My new Lelit Victoria arrives next week and I want to buy a bottomless portafilter for it, but can't seem to find any Lelit ones for sale.

Does anyone have a recommendation on what/where I should buy one please? Even 3rd party if you think it's good.

I'm also thinking an 18 gr basket would match my needs. So, VST or IMS? The info on this is overwhelming.

Thanks everyone. Amazing Forum.

Matt


----------



## Paul_from_Oz (Sep 10, 2020)

Search for for Lelit PLA580V (plastic handle) and PLA580W (walnut handle).

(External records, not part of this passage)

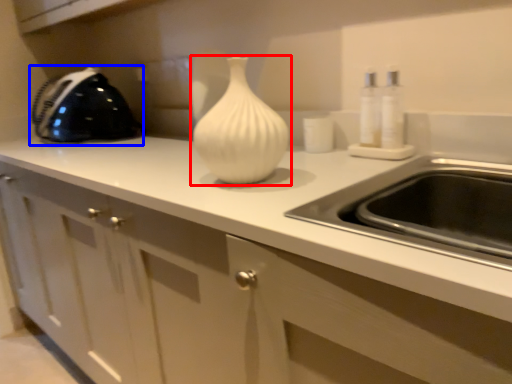
Question: Which object appears farthest to the camera in this image, vase (highlighted by a red box) or appliance (highlighted by a blue box)?

Choices:
 (A) vase
 (B) appliance

Answer: (B)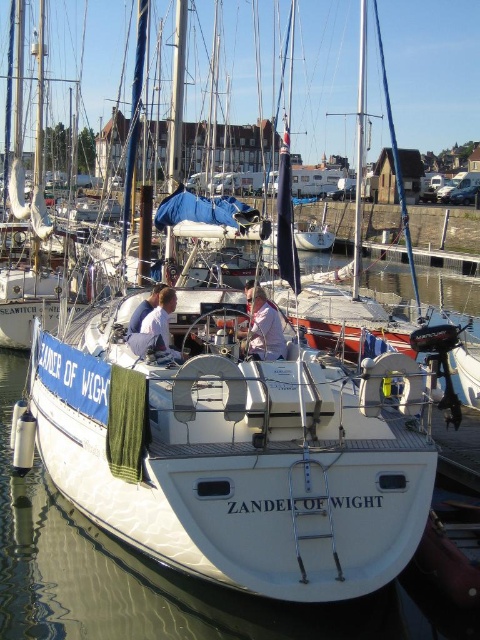
You are a sailor standing on the deck of the Zander of Wight. You need to retrieve an item from the pink fabric at center and the white fabric shirt at center. Which item should you reach for first to avoid bending down?

You should reach for the pink fabric at center first because it is closer to you than the white fabric shirt at center, so you can grab it without bending down.

Looking at this image, you are standing on the wooden pier where the white sailboat named Zander of Wight is docked. You notice a point marked at coordinates (263, 326). What object is located at that point?

The point at coordinates (263, 326) marks the location of the pink fabric at center.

You can also use a generic E61 bottomless portafilter, but be aware that the "lugs" of some of these portafilters may be taller (thicker, higher) than the Lelit equipment. This means that the portafilter won't twist as far in the group head. That could be mitigated to some extent by using a thinner after-market (eg Cafelat)group head gasket

For reference, I've measured the lug height on my two Lelit portafilters (about 6.15mm) and on a generic one I have (about 7.15mm).

Hope this helps (and not confuses!)


----------



## MattDanFrank (Dec 27, 2020)

Paul_from_Oz said:


> Search for for Lelit PLA580V (plastic handle) and PLA580W (walnut handle).
> You can also use a generic E61 bottomless portafilter, but be aware that the "lugs" of some of these portafilters may be taller (thicker, higher) than the Lelit equipment. This means that the portafilter won't twist as far in the group head. That could be mitigated to some extent by using a thinner after-market (eg Cafelat)group head gasket
> For reference, I've measured the lug height on my two Lelit portafilters (about 6.15mm) and on a generic one I have (about 7.15mm).
> Hope this helps (and not confuses!)


Thank you@Paul_from_Oz! I have the PLA580V winging its way to me now. Thanks for going above and beyond Re the E61 portafilter info too.


----------



## Zorkin (Feb 5, 2021)

I use :

https://www.ebay.co.uk/itm/LELIT-58mm-Bottomless-Naked-Portafilter-Espresso-Handle-Triple-Shot-21g-Basket-/282202377751?_trksid=p2349624.m46890.l49292

Perfect fit and very happy with it.

I use a VST 18 gr basket, def better than the stock basket , but the puck loves to stick to the shower screen. Juts ordered a VST 18gr - see how that goes.


----------